E-podręczniki dla szkół w całej Polsce zrobi Politechnika Łódzka

Politechnika Łódzka wygrała ministerialny konkurs na opracowanie e-podręczników. Dostanie na to około 4 mln zł. Łódzcy naukowcy zabiorą się do pracy we wrześniu. E-podręczniki będzie „pisać” 20 matematyków i kilku informatyków. Mają skończyć wiosną 2015 r.
Na komputery na razie ma szansę tylko 400 spośród ponad 30 tys. szkół. W dodatku wyłącznie podstawówki. E-podręczniki będą dla wszystkich – od podstawówki po liceum. Rząd ma na to 45 mln zł. Część wyda na internetową platformę, resztę na e-podręczniki.
MEN ogłosił konkurs dla tych, którzy chcą je zrobić. Jednym ze zwycięzców jest Politechnika Łódzka. Uczelnia opracuje e-podręczniki do matematyki i informatyki, z których będą korzystać uczniowie w całym kraju. – Wszystkie treści będą na płycie CD – opowiada dr Jacek Stańdo z łódzkiej uczelni, który przygotował projekt. – Po włożeniu jej do komputera uczeń zobaczy na ekranie poszczególne strony książki w multimedialnej oprawie: z ruchomymi obrazami i dźwiękiem.

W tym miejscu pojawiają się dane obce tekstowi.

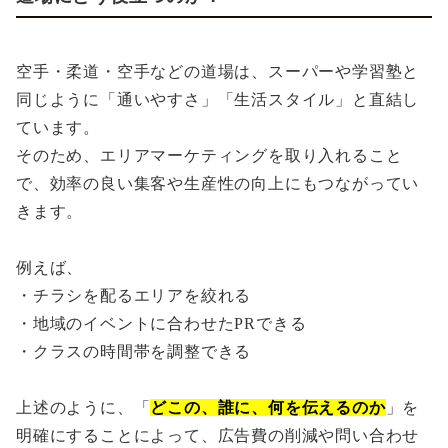
空手・柔道・空手などの道場は、スーパーや学習塾と
同じように「通いやすさ」「生活スタイル」と直結し
ています。
そのため、エリアマーケティングを取り入れること
で、効率の良い集客や生産性の向上にもつながってい
きます。
例えば、
・チラシを配るエリアを絞れる
・地域のイベントに合わせたPRできる
・クラスの時間帯を調整できる
上述のように、「
どこの、誰に、何を伝えるのか
」を
明確にすることによって、広告費の削減や問い合わせ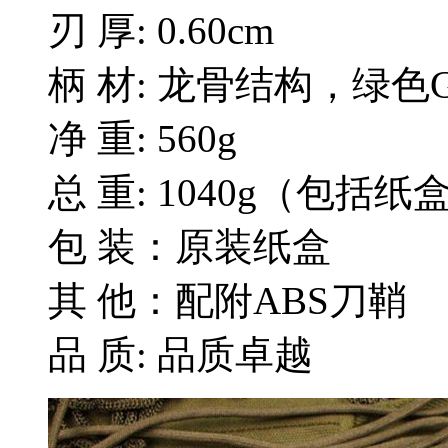
刃 厚: 0.60cm
柄 材: 龙骨结构，绿色
净 重: 560g
总 重: 1040g（包括
包 装：原装纸盒
其 他：配附ABS刀鞘
品 质: 品质卓越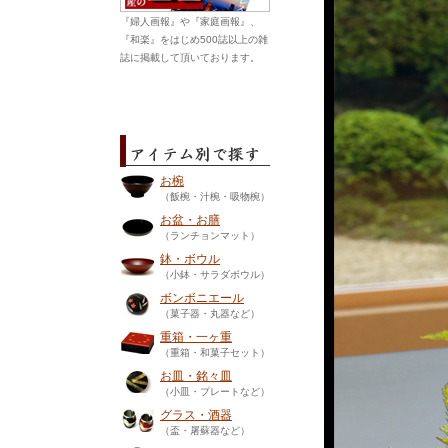
『婦人画報』や『家庭画報』、
『和楽』をはじめ500誌以上の雑
誌に掲載して頂いております。
お椀
（飯椀・汁椀・吸物椀）
お盆・お膳
（ランチョンマット）
鉢・ボウル
（小鉢・サラダボウル）
ボンボニエール
（菓子器・丸器など）
重箱・一ヶ重
（重箱・和菓子セット）
お皿・銘々皿
（小皿・プレートなど）
グラス・酒器
（盃・屠蘇器など）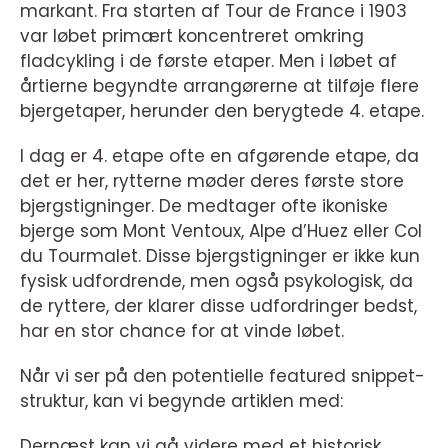
markant. Fra starten af Tour de France i 1903
var løbet primært koncentreret omkring
fladcykling i de første etaper. Men i løbet af
årtierne begyndte arrangørerne at tilføje flere
bjergetaper, herunder den berygtede 4. etape.
I dag er 4. etape ofte en afgørende etape, da
det er her, rytterne møder deres første store
bjergstigninger. De medtager ofte ikoniske
bjerge som Mont Ventoux, Alpe d’Huez eller Col
du Tourmalet. Disse bjergstigninger er ikke kun
fysisk udfordrende, men også psykologisk, da
de ryttere, der klarer disse udfordringer bedst,
har en stor chance for at vinde løbet.
Når vi ser på den potentielle featured snippet-
struktur, kan vi begynde artiklen med:
Dernæst kan vi gå videre med et historisk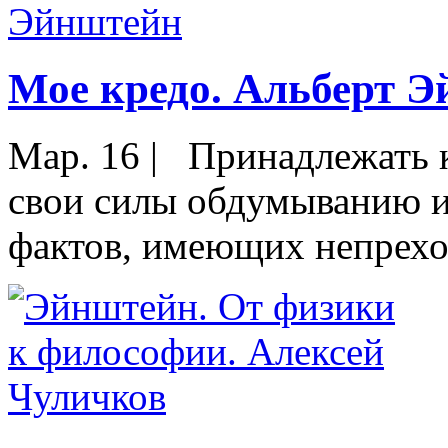
Мое кредо. Альберт 
Мар. 16
|
Принадлежать к
свои силы обдумыванию и
фактов, имеющих непреход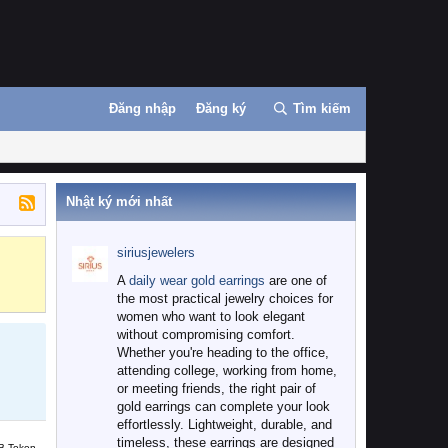
Đăng nhập
Đăng ký
Tìm kiếm
Nhật ký mới nhất
siriusjewelers
Binance
MEXC
A
daily wear gold earrings
are one of
the most practical jewelry choices for
women who want to look elegant
without compromising comfort.
Whether you're heading to the office,
attending college, working from home,
or meeting friends, the right pair of
gold earrings can complete your look
effortlessly. Lightweight, durable, and
timeless, these earrings are designed
B Token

E-podręczniki w wersji zaproponowanej przez łódzką uczelnię są tylko częścią całego pakietu informatycznych udogodnień. PŁ zrobi też tzw. generator zadań, dzięki któremu to samo zadanie ukaże się na uczniowskich komputerach w różnych wersjach liczbowych. – Uczniowie nie będą dyskutować o wyniku, tylko o sposobie rozwiązania. A na klasówkach przestaną ściągać – zachwala dr Stańdo.

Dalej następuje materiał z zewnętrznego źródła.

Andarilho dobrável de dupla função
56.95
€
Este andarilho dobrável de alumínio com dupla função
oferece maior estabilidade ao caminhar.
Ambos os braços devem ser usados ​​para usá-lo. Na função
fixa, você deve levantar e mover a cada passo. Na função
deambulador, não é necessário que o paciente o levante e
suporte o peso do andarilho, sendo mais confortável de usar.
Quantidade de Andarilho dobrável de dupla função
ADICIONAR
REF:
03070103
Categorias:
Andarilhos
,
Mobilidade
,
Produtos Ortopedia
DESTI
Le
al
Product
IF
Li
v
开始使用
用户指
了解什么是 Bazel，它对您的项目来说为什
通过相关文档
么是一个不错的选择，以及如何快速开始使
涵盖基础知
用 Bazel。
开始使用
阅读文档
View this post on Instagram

Politechnika skonstruuje też Inteligentny System Nauczania Matematyki. Co to takiego? – Powody, dla których uczeń nie radzi sobie z zadaniem, bywają różne. System dokładnie je określi. Wyświetli uczniowi komunikat: „Z tą czynnością jeszcze sobie nie radzisz” i nie dopuści do bardziej złożonych zadań. Bo jeśli ktoś nie radzi sobie np. z równaniem kwadratowym, tym bardziej nie zrozumie równania wielomianowego – tłumaczy Stańdo.
Ministerstwo Edukacji doceniło też, że projekt PŁ stąpa po ziemi i uwzględnia realia polskiej szkoły. W większości wciąż nie ma komputerów. Nie każdy uczeń ma sprzęt w domu. Dlatego do każdej płyty CD – przynajmniej w najbliższych latach – dołączona będzie zwykła książka, choć nie tak gruba jak obecne. Swoisty wyciąg najważniejszych treści. Papierowy będzie też zeszyt ćwiczeń.
Łódzcy naukowcy zabiorą się do pracy we wrześniu. E-podręczniki będzie „pisać” 20 matematyków i kilku informatyków. Mają skończyć wiosną 2015 r. MEN zapłaci około 4 mln zł.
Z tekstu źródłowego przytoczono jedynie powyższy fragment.